[Saved data entries]

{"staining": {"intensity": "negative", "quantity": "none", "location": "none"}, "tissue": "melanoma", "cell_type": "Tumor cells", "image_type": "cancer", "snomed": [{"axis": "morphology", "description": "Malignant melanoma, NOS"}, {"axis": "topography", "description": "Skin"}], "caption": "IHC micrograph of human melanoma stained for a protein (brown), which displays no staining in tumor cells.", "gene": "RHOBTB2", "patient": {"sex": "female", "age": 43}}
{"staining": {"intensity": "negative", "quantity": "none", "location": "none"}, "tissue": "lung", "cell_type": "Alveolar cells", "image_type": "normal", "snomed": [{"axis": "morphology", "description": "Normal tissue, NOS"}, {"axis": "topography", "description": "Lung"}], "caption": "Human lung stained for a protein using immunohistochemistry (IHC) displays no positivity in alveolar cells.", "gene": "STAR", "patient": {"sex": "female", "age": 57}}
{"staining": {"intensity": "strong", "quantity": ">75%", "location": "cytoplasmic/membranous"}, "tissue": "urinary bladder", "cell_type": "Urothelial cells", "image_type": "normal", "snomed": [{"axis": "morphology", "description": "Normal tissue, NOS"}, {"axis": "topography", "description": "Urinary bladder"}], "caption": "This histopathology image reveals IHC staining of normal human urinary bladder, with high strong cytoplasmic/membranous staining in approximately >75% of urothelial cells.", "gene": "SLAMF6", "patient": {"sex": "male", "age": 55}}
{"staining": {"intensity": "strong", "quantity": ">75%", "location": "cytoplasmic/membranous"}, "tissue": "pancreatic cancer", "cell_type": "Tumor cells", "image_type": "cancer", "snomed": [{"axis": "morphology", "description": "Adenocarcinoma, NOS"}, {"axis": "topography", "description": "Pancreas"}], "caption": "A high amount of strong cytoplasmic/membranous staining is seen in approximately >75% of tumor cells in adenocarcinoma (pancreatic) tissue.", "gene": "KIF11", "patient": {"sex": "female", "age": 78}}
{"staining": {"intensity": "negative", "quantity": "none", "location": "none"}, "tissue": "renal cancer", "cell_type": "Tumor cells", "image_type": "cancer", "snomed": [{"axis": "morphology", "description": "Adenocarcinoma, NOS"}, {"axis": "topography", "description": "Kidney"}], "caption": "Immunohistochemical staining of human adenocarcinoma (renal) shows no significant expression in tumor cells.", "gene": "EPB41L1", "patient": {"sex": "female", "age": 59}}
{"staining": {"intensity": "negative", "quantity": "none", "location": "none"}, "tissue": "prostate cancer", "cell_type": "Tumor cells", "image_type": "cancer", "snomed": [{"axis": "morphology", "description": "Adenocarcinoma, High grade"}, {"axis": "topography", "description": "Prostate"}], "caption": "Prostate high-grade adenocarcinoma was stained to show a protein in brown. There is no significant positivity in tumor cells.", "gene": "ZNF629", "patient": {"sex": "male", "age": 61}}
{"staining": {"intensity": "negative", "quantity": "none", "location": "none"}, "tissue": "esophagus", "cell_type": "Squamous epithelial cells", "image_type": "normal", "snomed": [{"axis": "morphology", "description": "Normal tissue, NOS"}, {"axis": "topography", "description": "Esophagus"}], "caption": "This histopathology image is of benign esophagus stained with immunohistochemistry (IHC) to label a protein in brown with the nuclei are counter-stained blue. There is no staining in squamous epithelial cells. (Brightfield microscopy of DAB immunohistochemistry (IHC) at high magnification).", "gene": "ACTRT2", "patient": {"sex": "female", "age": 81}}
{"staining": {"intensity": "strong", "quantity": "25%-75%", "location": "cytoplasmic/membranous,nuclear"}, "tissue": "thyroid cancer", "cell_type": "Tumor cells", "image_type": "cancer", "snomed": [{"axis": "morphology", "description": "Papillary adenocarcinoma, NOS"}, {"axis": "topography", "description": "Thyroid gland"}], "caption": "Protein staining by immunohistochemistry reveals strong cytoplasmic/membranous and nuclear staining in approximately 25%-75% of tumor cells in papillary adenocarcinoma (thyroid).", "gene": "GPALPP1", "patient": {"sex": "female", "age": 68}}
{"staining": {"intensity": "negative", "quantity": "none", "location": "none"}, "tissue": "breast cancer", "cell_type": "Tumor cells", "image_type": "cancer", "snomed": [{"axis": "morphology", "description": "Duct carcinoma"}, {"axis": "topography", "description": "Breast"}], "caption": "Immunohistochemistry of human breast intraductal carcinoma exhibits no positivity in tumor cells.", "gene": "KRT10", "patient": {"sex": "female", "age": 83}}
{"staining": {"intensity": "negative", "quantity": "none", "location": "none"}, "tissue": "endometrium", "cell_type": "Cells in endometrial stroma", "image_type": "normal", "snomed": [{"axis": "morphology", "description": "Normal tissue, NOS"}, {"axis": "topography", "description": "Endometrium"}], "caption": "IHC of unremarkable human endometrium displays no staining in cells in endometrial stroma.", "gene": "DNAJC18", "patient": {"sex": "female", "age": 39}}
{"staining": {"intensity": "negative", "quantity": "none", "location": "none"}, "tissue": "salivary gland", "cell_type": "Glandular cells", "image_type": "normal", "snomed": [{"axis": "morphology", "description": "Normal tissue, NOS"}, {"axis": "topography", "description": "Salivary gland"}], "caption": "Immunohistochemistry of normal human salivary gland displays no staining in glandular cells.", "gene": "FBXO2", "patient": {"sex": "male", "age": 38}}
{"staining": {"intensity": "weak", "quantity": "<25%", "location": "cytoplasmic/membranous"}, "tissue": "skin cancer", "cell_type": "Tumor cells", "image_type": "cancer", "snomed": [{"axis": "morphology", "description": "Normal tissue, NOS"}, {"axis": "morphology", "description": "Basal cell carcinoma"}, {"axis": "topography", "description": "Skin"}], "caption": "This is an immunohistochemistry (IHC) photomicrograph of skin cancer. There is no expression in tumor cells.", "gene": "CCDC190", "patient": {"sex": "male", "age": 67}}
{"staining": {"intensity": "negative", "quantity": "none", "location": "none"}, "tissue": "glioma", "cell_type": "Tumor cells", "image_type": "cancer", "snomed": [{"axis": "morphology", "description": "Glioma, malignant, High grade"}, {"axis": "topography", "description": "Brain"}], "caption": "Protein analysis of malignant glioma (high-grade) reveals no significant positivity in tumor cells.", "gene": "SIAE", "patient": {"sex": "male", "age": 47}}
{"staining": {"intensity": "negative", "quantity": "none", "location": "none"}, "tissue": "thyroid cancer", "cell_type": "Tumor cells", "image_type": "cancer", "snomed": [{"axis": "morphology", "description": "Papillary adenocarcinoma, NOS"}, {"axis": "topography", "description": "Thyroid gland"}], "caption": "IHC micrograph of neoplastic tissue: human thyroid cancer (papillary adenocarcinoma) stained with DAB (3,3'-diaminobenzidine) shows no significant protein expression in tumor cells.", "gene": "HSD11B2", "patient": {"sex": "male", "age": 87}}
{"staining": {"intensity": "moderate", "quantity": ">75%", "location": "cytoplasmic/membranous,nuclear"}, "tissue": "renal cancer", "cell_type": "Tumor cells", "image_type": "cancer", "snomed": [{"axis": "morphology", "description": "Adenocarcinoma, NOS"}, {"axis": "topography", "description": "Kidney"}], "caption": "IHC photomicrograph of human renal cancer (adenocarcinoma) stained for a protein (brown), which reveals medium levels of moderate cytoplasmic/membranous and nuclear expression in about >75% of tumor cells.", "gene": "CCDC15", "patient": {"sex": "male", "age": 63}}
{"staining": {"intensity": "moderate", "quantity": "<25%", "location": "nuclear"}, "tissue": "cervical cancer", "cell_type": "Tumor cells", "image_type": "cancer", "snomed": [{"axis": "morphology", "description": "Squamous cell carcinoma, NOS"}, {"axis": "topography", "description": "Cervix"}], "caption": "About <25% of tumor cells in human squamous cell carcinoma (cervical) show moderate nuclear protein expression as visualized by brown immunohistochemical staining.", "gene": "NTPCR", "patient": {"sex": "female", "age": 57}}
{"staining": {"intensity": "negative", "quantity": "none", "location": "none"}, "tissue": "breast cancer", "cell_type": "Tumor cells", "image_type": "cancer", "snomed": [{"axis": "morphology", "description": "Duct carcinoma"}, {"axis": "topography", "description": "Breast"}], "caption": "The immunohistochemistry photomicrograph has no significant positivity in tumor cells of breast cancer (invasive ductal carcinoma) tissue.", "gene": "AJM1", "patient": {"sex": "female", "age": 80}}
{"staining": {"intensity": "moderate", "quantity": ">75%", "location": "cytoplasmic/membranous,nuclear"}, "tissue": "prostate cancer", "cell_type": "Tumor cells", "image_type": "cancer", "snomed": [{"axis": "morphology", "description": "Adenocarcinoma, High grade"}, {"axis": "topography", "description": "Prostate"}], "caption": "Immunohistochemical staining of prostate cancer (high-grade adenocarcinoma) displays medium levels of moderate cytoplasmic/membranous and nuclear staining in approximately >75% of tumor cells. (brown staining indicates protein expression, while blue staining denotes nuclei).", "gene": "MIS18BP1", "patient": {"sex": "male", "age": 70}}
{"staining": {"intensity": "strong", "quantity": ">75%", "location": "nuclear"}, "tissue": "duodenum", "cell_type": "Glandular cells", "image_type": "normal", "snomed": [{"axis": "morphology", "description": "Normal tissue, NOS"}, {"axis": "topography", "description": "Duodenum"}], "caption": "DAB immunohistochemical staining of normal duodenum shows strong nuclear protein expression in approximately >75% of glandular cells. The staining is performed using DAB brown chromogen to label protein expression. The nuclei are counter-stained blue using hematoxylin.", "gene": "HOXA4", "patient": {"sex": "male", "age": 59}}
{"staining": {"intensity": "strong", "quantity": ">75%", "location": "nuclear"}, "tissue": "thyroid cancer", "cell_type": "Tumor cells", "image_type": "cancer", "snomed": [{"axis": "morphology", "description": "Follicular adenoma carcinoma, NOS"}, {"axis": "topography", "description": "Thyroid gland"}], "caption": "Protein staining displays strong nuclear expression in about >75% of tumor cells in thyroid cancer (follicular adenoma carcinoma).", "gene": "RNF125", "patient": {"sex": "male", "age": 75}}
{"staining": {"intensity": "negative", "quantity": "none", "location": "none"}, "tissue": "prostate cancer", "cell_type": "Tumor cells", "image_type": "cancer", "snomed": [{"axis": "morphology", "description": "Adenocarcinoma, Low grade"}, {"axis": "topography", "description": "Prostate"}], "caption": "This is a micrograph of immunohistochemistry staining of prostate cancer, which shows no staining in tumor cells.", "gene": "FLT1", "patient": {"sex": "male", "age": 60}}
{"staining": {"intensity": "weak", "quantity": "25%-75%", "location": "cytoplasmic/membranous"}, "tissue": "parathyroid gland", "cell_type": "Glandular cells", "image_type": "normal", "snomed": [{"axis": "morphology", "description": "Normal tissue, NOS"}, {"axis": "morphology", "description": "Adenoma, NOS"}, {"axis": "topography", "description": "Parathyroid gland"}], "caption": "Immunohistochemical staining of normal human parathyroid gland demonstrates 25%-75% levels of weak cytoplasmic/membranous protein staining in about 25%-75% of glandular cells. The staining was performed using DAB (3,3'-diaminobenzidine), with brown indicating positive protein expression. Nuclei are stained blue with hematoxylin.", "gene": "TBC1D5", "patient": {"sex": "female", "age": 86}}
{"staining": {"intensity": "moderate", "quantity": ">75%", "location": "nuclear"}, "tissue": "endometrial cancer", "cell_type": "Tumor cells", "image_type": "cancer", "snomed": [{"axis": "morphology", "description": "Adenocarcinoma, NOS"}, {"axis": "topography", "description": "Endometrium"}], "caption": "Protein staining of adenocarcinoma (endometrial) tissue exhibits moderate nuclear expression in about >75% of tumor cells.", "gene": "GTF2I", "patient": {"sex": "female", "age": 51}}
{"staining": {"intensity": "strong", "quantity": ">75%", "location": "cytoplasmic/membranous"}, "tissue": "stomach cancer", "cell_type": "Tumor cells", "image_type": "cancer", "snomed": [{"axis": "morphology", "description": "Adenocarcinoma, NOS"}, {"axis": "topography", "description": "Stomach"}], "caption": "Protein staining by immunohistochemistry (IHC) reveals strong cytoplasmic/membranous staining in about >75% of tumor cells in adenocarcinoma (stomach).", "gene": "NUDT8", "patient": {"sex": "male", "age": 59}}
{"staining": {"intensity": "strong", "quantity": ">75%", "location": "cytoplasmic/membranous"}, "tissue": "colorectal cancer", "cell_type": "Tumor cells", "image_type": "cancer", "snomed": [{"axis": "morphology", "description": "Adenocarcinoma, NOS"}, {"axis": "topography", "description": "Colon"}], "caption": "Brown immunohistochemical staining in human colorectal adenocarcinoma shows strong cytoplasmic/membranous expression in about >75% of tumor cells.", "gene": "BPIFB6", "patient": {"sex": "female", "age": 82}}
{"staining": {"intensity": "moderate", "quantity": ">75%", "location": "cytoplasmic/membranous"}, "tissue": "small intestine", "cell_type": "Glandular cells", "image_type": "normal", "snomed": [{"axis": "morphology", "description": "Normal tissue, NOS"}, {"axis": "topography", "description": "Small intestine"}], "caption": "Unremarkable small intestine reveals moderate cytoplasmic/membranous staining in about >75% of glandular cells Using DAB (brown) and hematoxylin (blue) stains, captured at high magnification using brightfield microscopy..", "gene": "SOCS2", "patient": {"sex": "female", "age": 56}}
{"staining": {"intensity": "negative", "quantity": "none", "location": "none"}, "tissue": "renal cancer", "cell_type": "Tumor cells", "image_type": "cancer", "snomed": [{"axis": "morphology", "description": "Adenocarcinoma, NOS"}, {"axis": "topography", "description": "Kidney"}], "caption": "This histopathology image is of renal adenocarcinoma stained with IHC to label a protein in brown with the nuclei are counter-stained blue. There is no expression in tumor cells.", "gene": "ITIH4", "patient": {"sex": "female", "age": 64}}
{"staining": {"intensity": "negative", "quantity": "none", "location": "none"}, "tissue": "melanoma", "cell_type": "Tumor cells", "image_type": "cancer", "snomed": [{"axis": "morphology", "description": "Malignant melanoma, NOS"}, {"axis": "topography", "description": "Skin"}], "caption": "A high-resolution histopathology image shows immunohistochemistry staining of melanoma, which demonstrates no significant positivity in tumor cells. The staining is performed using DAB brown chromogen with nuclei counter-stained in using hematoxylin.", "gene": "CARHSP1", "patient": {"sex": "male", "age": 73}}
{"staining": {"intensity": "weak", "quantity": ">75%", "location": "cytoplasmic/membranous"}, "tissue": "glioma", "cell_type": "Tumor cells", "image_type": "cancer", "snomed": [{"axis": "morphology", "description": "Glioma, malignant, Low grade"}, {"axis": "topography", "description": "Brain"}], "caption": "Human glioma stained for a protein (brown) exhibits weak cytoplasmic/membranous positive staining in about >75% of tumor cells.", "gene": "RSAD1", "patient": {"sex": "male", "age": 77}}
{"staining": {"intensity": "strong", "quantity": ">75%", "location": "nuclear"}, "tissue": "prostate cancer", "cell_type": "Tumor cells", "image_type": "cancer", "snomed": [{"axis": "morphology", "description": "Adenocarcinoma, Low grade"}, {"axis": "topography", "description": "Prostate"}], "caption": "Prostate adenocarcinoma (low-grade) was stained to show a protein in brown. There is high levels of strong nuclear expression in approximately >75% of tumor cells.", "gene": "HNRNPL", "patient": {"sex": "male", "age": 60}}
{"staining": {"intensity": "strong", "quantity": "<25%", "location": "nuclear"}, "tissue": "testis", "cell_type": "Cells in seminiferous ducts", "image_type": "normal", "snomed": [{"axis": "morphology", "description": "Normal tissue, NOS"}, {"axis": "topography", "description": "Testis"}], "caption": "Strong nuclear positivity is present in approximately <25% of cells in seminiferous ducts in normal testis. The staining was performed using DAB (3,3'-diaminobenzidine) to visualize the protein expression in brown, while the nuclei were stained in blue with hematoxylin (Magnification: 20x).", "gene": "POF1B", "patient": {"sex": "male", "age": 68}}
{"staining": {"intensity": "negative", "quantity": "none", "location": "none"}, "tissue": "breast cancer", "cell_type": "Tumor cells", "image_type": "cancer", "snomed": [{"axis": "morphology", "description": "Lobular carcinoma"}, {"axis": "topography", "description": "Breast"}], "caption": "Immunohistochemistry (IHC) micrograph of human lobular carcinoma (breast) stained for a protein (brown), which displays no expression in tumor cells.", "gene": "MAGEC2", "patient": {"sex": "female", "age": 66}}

Task item: Show the lines of the records that include the string "Glioma".

Exercise output:
{"staining": {"intensity": "negative", "quantity": "none", "location": "none"}, "tissue": "glioma", "cell_type": "Tumor cells", "image_type": "cancer", "snomed": [{"axis": "morphology", "description": "Glioma, malignant, High grade"}, {"axis": "topography", "description": "Brain"}], "caption": "Protein analysis of malignant glioma (high-grade) reveals no significant positivity in tumor cells.", "gene": "SIAE", "patient": {"sex": "male", "age": 47}}
{"staining": {"intensity": "weak", "quantity": ">75%", "location": "cytoplasmic/membranous"}, "tissue": "glioma", "cell_type": "Tumor cells", "image_type": "cancer", "snomed": [{"axis": "morphology", "description": "Glioma, malignant, Low grade"}, {"axis": "topography", "description": "Brain"}], "caption": "Human glioma stained for a protein (brown) exhibits weak cytoplasmic/membranous positive staining in about >75% of tumor cells.", "gene": "RSAD1", "patient": {"sex": "male", "age": 77}}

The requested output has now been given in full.